Don't you think people will want to play the Wii U version before passing judgment? I'm a little surprised at this "war" stuff.

Honestly, I used to want to get into the Smash scene, but I'm so turned off by all of this :(
 
Don't you think people will want to play the Wii U version before passing judgment? I'm a little surprised at this "war" stuff.

Honestly, I used to want to get into the Smash scene, but I'm so turned off by all of this :(

Personally, yes. I don't really feel like I can judge anything based on the 3DS version if I end up getting it. And especially not the demo that doesn't even include any characters I'm all that interested in using.
 
Watching the GameXplain review. A bit disappointed local play has issues. Guess I will use the Wii U version for fights. Now onto the post review discussion!
 
Don't you think people will want to play the Wii U version before passing judgment? I'm a little surprised at this "war" stuff.

Honestly, I used to want to get into the Smash scene, but I'm so turned off by all of this :(

Don't worry, the community is really great. I'm more of a spectator because I work constantly but i've visited tournaments a couple times in the past and met some great notable pros like Hugs, KoreanDJ, etc. Plus GAF has a great smash community so you're in good hands!

You're right though, lets wait for the Wii U version first.
 
Which is why i'm beginning to understand that some fans will just never be pleased with whatever Sakurai does. The guy seems to have the fan's best interests in mind when he works on a new smash game, because I think he tries to see how to please both sides (competitive & casual) while balancing out what the other side doesn't like. But it's fine. Whatever.

Dataset entries »
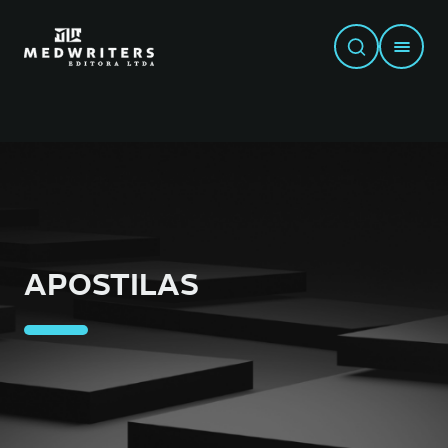
APOSTILAS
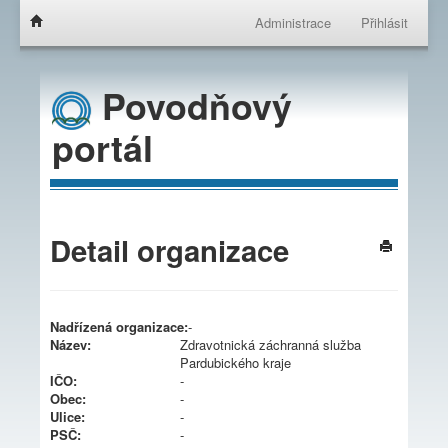
Administrace
Přihlásit
Povodňový
portál
Detail organizace
Nadřízená organizace:
-
Název:
Zdravotnická záchranná služba
Pardubického kraje
IČO:
-
Obec:
-
Ulice:
-
PSČ:
-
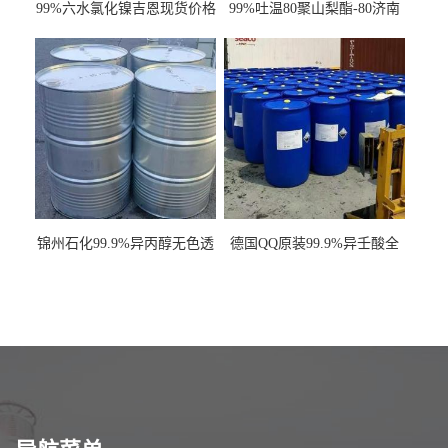
99%六水氯化镍吉恩现货价格
99%吐温80聚山梨酯-80济南
一袋可发
现货一桶起订全国发货
锦州石化99.9%异丙醇无色透
德国QQ原装99.9%异壬酸全
明液体一桶起订
国发货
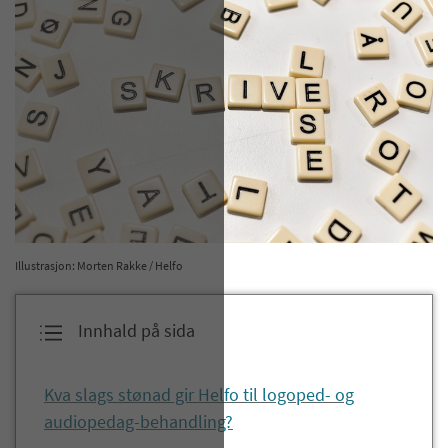
Illustrasjon: Morten Rakke / Helfo
Innhald på sida
Kva slags stønad gir Helfo til logoped- og
audiopedag-behandling?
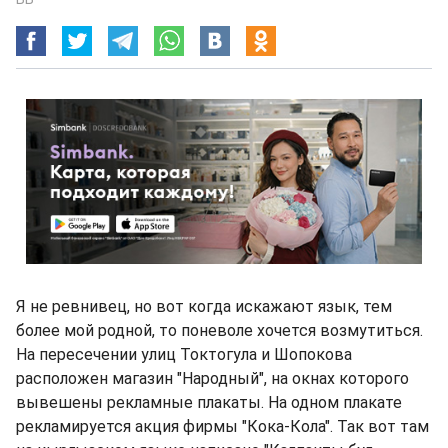
Я не ревнивец, но вот когда искажают язык, тем
более мой родной, то поневоле хочется возмутиться.
На пересечении улиц Токтогула и Шопокова
расположен магазин "Народный", на окнах которого
вывешены рекламные плакаты. На одном плакате
рекламируется акция фирмы "Кока-Кола". Так вот там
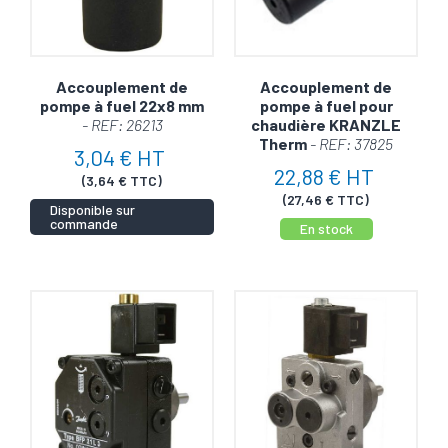
Accouplement de
Accouplement de
pompe à fuel 22x8 mm
pompe à fuel pour
- REF: 26213
chaudière KRANZLE
Therm
- REF: 37825
3,04 € HT
22,88 € HT
(3,64 € TTC)
(27,46 € TTC)
Disponible sur
commande
En stock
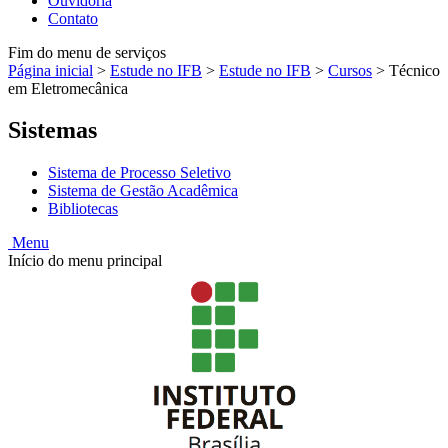
Ouvidoria
Contato
Fim do menu de serviços
Página inicial
>
Estude no IFB
>
Estude no IFB
>
Cursos
>
Técnico
em Eletromecânica
Sistemas
Sistema de Processo Seletivo
Sistema de Gestão Acadêmica
Bibliotecas
Menu
Início do menu principal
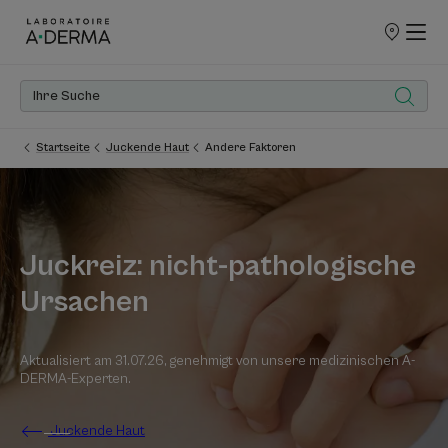
UNSERE
VERKAUFSS
Startseite
Juckende Haut
Andere Faktoren
Juckreiz: nicht-pathologische
Ursachen
Aktualisiert am
31.07.26
, genehmigt von
unsere medizinischen A-
DERMA-Experten
.
Juckende Haut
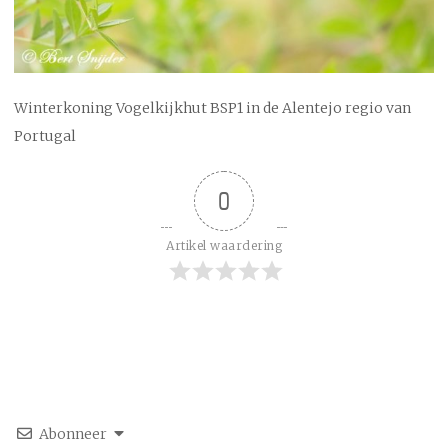
Winterkoning Vogelkijkhut BSP1 in de Alentejo regio van
Portugal
0
Artikel waardering
Abonneer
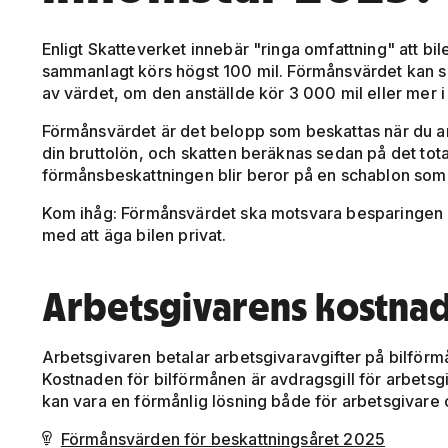
Enligt Skatteverket innebär "ringa omfattning" att bi
sammanlagt körs högst 100 mil. Förmånsvärdet kan sä
av värdet, om den anställde kör 3 000 mil eller mer i
Förmånsvärdet är det belopp som beskattas när du 
din bruttolön, och skatten beräknas sedan på det tot
förmånsbeskattningen blir beror på en schablon som
Kom ihåg: Förmånsvärdet ska motsvara besparingen d
med att äga bilen privat.
Arbetsgivarens kostnad
Arbetsgivaren betalar arbetsgivaravgifter på bilförm
Kostnaden för bilförmånen är avdragsgill för arbetsgiv
kan vara en förmånlig lösning både för arbetsgivare o
Förmånsvärden för beskattningsåret 2025

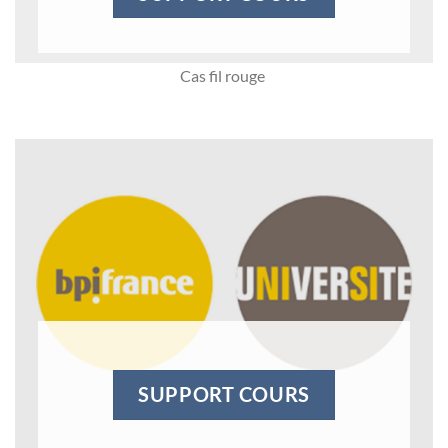
Cas fil rouge
SUPPORT COURS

LIST OF TASKS »
A) In the Smash discussion, which review was one poster watching?
B) Reproduce the stretch of the Smash discussion from "Don't worry, the" through "U version first.".
Rely solely on the text for the answers.

SOLUTIONS BELOW »
A) The GameXplain review.

B)
Don't worry, the community is really great. I'm more of a spectator because I work constantly but i've visited tournaments a couple times in the past and met some great notable pros like Hugs, KoreanDJ, etc. Plus GAF has a great smash community so you're in good hands!

You're right though, lets wait for the Wii U version first.